Emmy-Lou

Spécialiste des urgences humanitaires

Emmy-Lou

Spécialiste des urgences humanitaires

Publié le : 04/03/2025

témoignage

Temps de lecture estimé : 4 minutes

Dieu au milieu de la désolation : témoignage d’une humanitaire

Emmy-Lou, spécialiste des urgences humanitaires, intervient pour gérer des déplacements de population dus à des conflits armés ou des crises sanitaires, comme le choléra. Elle organise l’apport des aides en vivres ou biens essentiels et la coordination de la construction d’infrastructures.
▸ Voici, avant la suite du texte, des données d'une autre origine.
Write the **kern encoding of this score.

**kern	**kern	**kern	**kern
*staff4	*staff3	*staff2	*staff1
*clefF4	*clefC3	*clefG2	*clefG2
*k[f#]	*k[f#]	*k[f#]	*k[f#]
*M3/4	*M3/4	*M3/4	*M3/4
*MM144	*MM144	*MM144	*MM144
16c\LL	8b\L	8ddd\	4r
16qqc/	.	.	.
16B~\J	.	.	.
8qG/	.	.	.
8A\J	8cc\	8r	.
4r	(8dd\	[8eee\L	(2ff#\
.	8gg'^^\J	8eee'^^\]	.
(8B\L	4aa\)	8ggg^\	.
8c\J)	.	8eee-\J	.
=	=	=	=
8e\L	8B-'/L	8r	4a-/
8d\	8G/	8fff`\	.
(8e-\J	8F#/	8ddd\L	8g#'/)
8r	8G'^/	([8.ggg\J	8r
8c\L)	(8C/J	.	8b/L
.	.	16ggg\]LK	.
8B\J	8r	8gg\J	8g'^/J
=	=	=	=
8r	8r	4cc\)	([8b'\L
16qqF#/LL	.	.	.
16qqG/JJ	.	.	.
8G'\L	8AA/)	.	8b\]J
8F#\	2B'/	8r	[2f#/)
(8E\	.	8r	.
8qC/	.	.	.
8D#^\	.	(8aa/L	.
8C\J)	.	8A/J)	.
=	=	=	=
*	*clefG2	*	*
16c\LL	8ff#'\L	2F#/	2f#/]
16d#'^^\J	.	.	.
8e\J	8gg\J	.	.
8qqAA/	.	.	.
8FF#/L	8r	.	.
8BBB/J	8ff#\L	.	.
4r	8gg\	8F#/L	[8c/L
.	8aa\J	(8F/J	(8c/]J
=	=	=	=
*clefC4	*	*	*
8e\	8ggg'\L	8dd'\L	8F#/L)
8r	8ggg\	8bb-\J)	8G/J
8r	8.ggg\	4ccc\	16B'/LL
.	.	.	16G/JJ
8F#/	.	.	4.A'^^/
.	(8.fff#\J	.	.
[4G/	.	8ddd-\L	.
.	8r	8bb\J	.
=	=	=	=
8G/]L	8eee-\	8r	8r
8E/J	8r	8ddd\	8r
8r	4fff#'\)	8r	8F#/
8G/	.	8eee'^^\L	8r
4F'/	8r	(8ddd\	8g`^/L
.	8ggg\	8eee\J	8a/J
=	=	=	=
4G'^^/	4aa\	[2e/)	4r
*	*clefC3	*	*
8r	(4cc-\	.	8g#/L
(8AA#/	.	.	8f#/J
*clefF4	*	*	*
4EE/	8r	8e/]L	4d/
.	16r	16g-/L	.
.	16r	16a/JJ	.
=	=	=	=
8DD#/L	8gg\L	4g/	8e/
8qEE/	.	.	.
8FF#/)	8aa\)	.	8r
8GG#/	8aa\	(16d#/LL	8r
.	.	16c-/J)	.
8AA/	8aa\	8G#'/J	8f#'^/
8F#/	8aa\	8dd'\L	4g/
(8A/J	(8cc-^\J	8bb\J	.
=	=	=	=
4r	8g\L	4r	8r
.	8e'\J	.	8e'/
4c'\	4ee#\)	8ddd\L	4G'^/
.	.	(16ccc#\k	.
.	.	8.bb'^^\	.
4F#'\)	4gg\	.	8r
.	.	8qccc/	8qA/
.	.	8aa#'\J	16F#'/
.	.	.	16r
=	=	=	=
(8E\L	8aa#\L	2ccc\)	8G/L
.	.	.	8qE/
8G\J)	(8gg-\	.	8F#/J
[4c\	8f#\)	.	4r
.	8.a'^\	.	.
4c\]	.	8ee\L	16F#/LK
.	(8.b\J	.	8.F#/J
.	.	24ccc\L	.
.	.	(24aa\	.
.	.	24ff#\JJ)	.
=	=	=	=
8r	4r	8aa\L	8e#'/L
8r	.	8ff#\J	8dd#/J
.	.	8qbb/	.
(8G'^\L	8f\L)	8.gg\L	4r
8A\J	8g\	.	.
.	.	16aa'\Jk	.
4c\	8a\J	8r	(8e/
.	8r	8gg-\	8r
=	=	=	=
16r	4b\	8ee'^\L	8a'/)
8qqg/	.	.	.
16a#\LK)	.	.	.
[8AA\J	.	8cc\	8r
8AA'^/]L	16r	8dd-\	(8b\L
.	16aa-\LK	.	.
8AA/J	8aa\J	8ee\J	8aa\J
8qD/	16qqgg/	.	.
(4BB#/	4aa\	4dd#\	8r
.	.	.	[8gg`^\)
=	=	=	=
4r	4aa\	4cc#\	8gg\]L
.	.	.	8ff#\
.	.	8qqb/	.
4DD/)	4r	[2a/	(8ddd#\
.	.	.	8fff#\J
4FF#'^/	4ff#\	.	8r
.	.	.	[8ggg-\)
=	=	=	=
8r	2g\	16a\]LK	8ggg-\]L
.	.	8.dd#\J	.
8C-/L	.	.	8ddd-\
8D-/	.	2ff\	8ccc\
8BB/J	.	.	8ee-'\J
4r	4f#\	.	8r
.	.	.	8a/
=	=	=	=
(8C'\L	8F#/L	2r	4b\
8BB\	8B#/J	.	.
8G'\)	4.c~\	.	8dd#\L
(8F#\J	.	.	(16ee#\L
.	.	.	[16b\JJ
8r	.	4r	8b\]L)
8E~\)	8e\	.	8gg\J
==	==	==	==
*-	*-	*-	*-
Elle nous partage son expérience humaine et spirituelle dans plusieurs pays d’Afrique et du Moyen-Orient.

Trouver Dieu au milieu de la désolation

Où est Dieu ? En tant qu’humanitaire, je me suis posé la question tellement de fois. A Goma, en République Démocratique du Congo, à l’écoute de récits de fratries de filles violées par des hommes qui avaient l’âge d’être leurs pères. Au Burkina Faso, face à des enfants dénutris dont les yeux n’exprimaient que souffrance, dans un paysage détruit par ceux-là mêmes qui professent défendre Dieu. En travaillant, de plus loin, à soutenir les collègues basés à Gaza. Au milieu de la désolation, de la souffrance et de la haine, je ne cesse de me demander : où est Dieu ?

L’humanitaire : une réponse à une quête de sens

Lorsque j’ai choisi de quitter mon poste confortable de manager dans le conseil en stratégie à Paris, et que j’ai commencé à travailler dans des théâtres de guerre, je pensais que j’allais me rapprocher de Lui, que j’allais toucher du doigt le Bien.

J’étais fatiguée de travailler pour des entreprises du CAC 40, fatiguée de voir les employés considérés comme de simples effectifs sur des diaporamas. Je voyais l’humanitaire comme un remède – dans une perspective finalement plus égoïste qu’humaniste, comme une façon de me sauver moi-même et de trouver enfin du sens.

On se surprend à être habité par la haine

Si j’ai trouvé du sens, c’est par le chemin tortueux du mal. Pas seulement le mal observé autour de soi : il est évidemment présent partout, dans les actes de violence qui se déroulent devant vos yeux, dans les décisions injustes que prennent certains dirigeants, dans les rencontres avec des mercenaires dont la carrière se construit sur la seule violence.

Mais le mal qui s’insinue en vous : on se surprend à être habité par la haine, à se dire que parfois le mal a ses raisons d’être, qu’on ne peut pas toujours tendre l’autre joue. Pour moi, c’était une découverte intérieure, comme un coup de poing au ventre, de me dire que je savais enfin ce que c’était que de haïr. Et c’est en acceptant cette émotion que j’ai compris que la foi ne consistait pas à ne faire que le Bien, mais qu’il s’agissait d’accepter le Mal et de tenter de le combattre, en nous comme à l’extérieur.

Pour autant, depuis lors, je ne le vis pas comme un combat mais plutôt comme une acceptation : savoir que nous humanitaires ne sommes pas des anges comme on le pense souvent, mais que nos boussoles morales vacillent en permanence.

Dieu, vague de bonté, puissance de changement

Pour équilibrer cette boussole, j’ai choisi lorsque j’étais en RDC de vivre dans une mission catholique. Je suis depuis habitée par la réponse du Père Franco, xavérien : après 50 ans dans ce pays, cinq ou six guerres et tant de confessions terribles entendues, il disait croire en Dieu non pas pour une quelconque raison théologique complexe, mais « parce que sans Lui, ce serait pire ». J’y reviens toujours. Et je parviens toujours – même s’il a fallu entre temps pleurer et crier – à ressentir cette vague de bonté, comme une main délicate qui se penche sur nous.

On pourrait être frustré, se disant que cela ne change rien au destin de millions de personnes, mais je pense que cela se passe fondamentalement dans le cœur de ces gens, et que cette bonté est une forme très puissante d’apaisement. Et qu’à force, elle finira par devenir une puissance de changement.